Aliás, essa noção de realismo mágico nada mais é do que a apreensão estética, literária, intelectual de um comportamento, de uma noção corriqueira das pessoas habitantes do grotões da América Latina. Especialmente dos cafundós do Brasil.
A propósito do que escrevi como título, cito duas anedotas que eu ouvia contar pelo pessoal da roça, quando eu era criança. Um capiau conta ao outro: — Parceiro, sistempo eu tava com a tarefa de roçar o pasto meio atrasada. O sol assim assim pra entrar e a inda me faltava um eito enorme. Aí eu desci a foice com vontade, roçando feito um doido. Tinha lá uma moita de assa-peixe bem grande, onde a mula do patrão tava escondida. Sem perceber, rapaz, num golpe eu torei o pescoço da mula. E agora?
— pensei. Peguei a cabeça dela ainda piscando e com toda a minha força, juntei com o corpo desinquieto. Rezei aquela mandraca que minha avó me ensinou. Ah! Foi batata! A cabeça pregou no corpo, na hora. Parece que ela nem ressentiu. Tá lá pra quem quiser ver. Ainda mais serelepe do que antes, porque na afobação da hora, preguei a cabeça dela com a cara voltada pra cima. Duvida?

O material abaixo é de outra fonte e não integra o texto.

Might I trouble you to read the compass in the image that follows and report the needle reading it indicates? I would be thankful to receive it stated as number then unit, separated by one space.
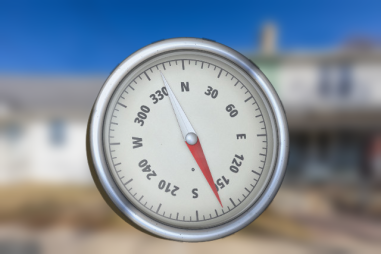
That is 160 °
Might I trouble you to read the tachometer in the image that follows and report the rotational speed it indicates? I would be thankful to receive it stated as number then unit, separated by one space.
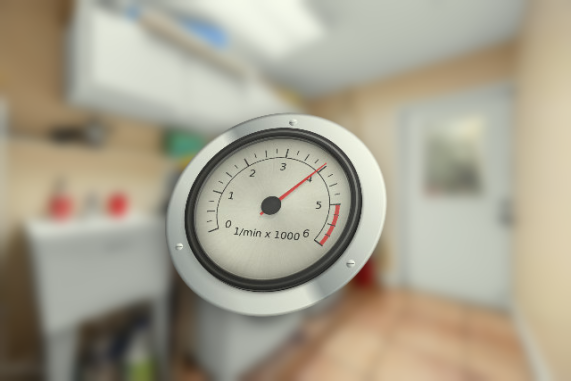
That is 4000 rpm
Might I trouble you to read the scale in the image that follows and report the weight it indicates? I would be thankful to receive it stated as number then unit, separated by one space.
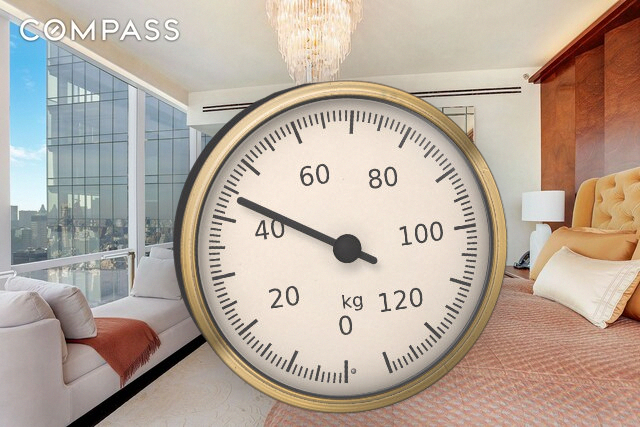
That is 44 kg
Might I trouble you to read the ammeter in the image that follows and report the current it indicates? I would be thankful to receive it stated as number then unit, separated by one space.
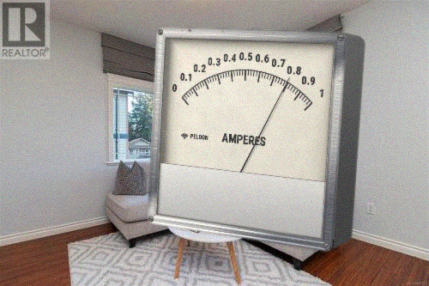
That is 0.8 A
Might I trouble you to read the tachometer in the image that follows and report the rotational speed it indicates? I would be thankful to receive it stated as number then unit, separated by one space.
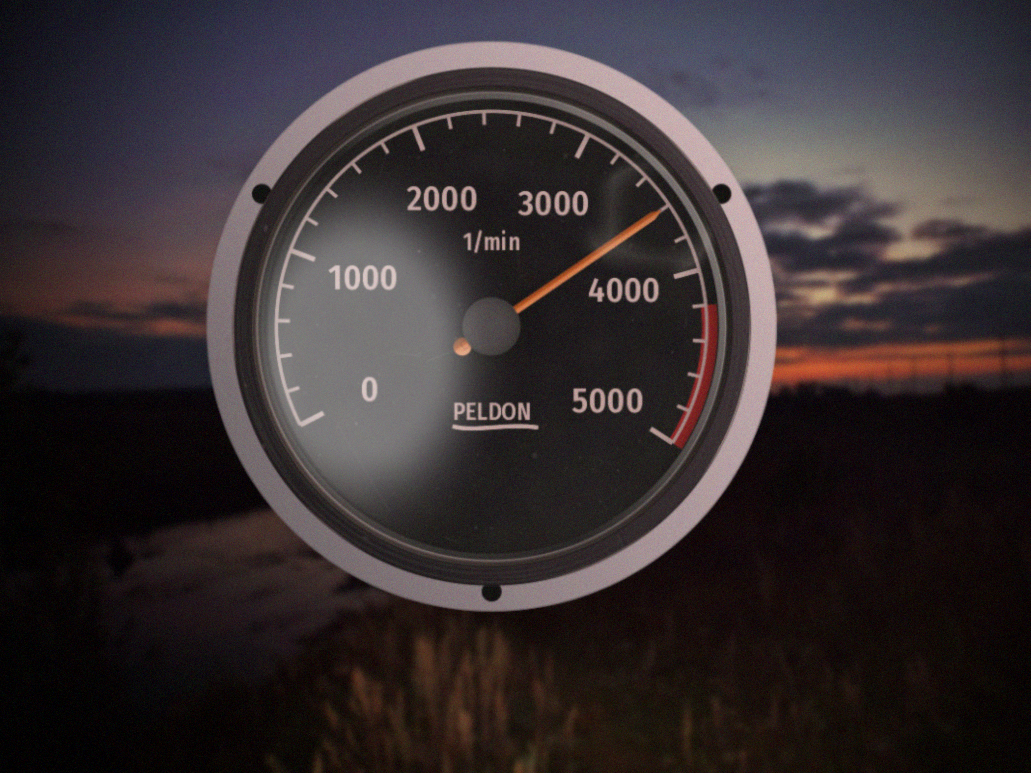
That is 3600 rpm
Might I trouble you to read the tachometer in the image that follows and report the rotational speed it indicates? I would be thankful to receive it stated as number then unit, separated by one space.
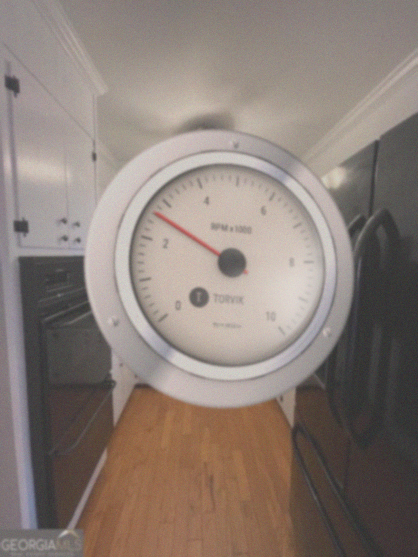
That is 2600 rpm
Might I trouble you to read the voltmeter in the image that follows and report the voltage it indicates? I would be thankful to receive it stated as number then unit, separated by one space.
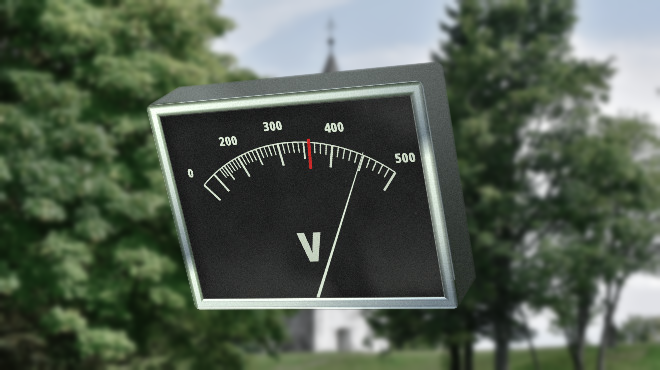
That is 450 V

Duvido nada! E eu não sei? — retruca o outro. Lá no sítio do meu avô, divisa donde você trabalhava, tinha uma bica d’água feita de aroeira tão antiga, mas tão antiga, que o dia em que ela apodreceu e caiu, a água já tão acostumada a passar por ela, continuou correndo do mesmo jeito, sem a bica. No ar.
— Ara, mas isso não pode ser, — retruca o primeiro.
— Pode sim, rapaz. Era lá que a mula de cabeça virada do seu patrão ia beber água?!
Outra anedota rural de cunho fantástico: dois capinadores carpiam as ruas de milho, lado a lado, enquanto proseavam. De repente um elefante adulto passa voando com estardalhaço, do vale em direção à serra. Os dois enxadeiros, silenciaram-se, apoiaram o sovaco no cabo da enxada e ficaram na espreita. De repente passa uma elefanta, em voo igualmente ruidoso, seguindo a mesma trajetória. Os capiaus mantêm a fleuma e o silêncio e continuam na espreita. Não demora até que passa um elefantinho num voo claudicante de aprendiz. Em seguida passa mais um, e logo um outro mais. Um braçal vira pro companheiro e comenta, como se aquilo fosse a coisa mais normal do mundo:
— É… o ninho deles deve ser logo ali no mato.
— É bem lá mesmo que eu desconfiava.
E voltam a capinar naturalmente, retomando o assunto que haviam interrompido.